Some aspects of this question are also covered in an earlier study by Bruce Rind, "Hebephilia as mental disorder?" Half devoted to the very different phenomenon of male attraction to pubescent girls, the half relevant to Greek love is mostly repeated in expanded form in his “Pederasty: An Integration”, but, written from a slightly different perspective, it addresses a little more the reasons pederasty, a behaviour implicitly evolved for its social benefits, came to be so much a cultural mismatch with late 20th century society as to provoke unprecedented antagonism.

 

Greek love in adversity

"Rings, Subcultures and the Underground", a chapter in Rossman's Sexual Experience Between Men and Boys, is about how pederasts who have in some (not necessarily sexual) sense been active, managed to survive in the hostile societies of North America and western Europe in the later twentieth century. Other chapters about how pederasts and those involved with them have behaved in these societies are "Response to Community Censure", "The Impact of Conscience: Morals and Religion" and "Identity and Self-Understanding".

 

Subjects to be addressed

A number of other articles are intended to appear here which are mentioned now as they require wide research and trenchant observation, any crumbs of which would be gratefully received in the meantime:

The falling age of puberty [being constructed]

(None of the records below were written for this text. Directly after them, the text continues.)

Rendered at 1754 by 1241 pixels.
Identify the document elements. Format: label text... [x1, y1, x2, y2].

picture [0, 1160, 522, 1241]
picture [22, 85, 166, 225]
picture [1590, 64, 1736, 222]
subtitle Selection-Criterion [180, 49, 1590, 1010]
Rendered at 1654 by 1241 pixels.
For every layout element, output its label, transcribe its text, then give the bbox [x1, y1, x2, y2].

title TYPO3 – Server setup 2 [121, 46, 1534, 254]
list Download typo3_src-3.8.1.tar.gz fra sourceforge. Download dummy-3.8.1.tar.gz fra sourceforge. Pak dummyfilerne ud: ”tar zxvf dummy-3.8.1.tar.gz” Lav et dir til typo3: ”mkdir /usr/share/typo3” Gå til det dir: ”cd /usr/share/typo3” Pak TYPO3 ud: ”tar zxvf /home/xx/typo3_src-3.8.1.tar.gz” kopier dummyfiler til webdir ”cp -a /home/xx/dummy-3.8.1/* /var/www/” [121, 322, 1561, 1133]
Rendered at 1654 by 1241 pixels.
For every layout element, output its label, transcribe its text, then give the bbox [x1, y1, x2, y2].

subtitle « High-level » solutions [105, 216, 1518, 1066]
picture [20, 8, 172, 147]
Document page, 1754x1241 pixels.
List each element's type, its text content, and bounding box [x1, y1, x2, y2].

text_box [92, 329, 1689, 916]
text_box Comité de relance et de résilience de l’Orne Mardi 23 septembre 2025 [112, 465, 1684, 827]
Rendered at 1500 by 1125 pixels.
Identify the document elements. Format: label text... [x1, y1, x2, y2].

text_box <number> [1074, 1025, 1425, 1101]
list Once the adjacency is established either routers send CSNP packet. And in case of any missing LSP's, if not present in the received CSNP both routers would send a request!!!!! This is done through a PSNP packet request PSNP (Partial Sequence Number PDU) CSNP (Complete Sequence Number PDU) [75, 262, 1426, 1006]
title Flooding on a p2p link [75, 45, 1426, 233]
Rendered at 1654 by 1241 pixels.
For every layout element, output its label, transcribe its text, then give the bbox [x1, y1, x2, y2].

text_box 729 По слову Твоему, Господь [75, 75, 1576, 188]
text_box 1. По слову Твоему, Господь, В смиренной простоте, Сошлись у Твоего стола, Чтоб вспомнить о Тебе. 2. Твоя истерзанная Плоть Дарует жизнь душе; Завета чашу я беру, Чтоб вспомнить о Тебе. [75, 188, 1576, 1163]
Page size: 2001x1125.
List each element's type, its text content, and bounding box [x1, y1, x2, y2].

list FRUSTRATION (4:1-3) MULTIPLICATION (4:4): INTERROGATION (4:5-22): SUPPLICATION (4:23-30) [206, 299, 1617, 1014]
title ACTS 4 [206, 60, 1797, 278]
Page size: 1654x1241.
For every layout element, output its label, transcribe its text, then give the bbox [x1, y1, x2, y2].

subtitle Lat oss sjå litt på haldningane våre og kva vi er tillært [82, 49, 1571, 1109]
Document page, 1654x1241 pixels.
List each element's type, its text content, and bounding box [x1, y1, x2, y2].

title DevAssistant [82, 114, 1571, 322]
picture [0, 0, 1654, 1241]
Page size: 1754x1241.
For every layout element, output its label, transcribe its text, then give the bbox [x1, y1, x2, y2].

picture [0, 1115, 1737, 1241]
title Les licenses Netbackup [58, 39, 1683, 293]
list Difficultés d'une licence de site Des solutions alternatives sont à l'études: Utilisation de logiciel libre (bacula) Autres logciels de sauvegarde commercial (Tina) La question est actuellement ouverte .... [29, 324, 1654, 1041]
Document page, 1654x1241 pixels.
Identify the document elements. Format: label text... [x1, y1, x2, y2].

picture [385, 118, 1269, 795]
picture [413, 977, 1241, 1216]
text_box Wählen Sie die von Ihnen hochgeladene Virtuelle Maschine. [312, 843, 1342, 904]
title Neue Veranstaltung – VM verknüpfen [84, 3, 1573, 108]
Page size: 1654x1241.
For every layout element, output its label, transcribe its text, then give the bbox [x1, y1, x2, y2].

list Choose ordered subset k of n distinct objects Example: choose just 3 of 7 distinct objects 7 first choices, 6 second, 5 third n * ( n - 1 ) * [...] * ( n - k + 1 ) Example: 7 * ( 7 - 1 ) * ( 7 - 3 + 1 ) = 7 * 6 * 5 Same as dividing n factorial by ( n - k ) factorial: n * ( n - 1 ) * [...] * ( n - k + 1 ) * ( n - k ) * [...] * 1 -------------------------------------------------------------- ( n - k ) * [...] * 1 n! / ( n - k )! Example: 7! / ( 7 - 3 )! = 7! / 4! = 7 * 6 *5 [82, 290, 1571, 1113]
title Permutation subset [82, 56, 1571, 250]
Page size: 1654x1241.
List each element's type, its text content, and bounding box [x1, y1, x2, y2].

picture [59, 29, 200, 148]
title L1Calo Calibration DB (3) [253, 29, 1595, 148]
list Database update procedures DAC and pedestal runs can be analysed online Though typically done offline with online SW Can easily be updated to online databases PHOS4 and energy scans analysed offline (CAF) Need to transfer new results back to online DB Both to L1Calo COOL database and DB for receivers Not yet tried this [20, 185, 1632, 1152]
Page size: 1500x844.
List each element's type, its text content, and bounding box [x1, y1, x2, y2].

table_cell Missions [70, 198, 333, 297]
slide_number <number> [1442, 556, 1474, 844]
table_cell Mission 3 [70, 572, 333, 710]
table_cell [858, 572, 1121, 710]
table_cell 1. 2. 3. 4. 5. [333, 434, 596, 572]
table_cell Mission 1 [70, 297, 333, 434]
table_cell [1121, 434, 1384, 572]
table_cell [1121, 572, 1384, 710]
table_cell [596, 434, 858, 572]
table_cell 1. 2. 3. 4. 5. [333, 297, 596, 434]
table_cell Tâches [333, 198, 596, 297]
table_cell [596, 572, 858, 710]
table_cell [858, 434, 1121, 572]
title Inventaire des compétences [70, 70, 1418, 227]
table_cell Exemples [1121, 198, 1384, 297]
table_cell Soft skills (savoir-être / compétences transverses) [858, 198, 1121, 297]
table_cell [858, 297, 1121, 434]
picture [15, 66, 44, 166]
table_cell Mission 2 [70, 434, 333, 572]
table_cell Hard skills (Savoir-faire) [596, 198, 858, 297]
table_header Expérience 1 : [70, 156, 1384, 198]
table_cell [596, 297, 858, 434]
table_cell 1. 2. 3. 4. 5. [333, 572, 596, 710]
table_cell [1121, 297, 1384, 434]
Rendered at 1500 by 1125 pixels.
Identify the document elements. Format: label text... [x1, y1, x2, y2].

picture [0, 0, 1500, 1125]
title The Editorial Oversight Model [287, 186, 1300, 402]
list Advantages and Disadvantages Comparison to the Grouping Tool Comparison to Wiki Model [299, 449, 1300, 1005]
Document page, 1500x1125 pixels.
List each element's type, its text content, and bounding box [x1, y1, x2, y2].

The usual age at which boys have attracted men

 

The role of free love in the popularity of pederasty. Contrary to the popular mythology of recent times which seeks to explain away the ubiquitousness of Greek love in many old societies by assuming that the men in them only interested themselves in boys because women were not available, the evidence from the societies where the sexual popularity of boys is clearest shows incontestably that women were very easily available for sex, whether as wives, concubines, prostitutes or all three, far more available in fact than to men of the present century with its undercurrents of hostility to male sexuality.  This essay will present the evidence that a critical clue to the popularity of Greek love was that it was free: unlike women in these societies, boys were free to say yes or no to their suitors, and the winning of love or sex through courtship has always been an essential ingredient of men's happiness and self-esteem.

 

[1] B. Rind, P. Tromovitch, P., & R. Bauserman, “A meta-analytic examination of assumed properties  of child sexual abuse using college samples” in Psychological Bulletin, 124 (1998) pp. 22–53.

[2] Destroyer: Journal of Apollonian Beauty and Dionysian Homosexuality, IX (Berlin, June 2009) pp. 8-9.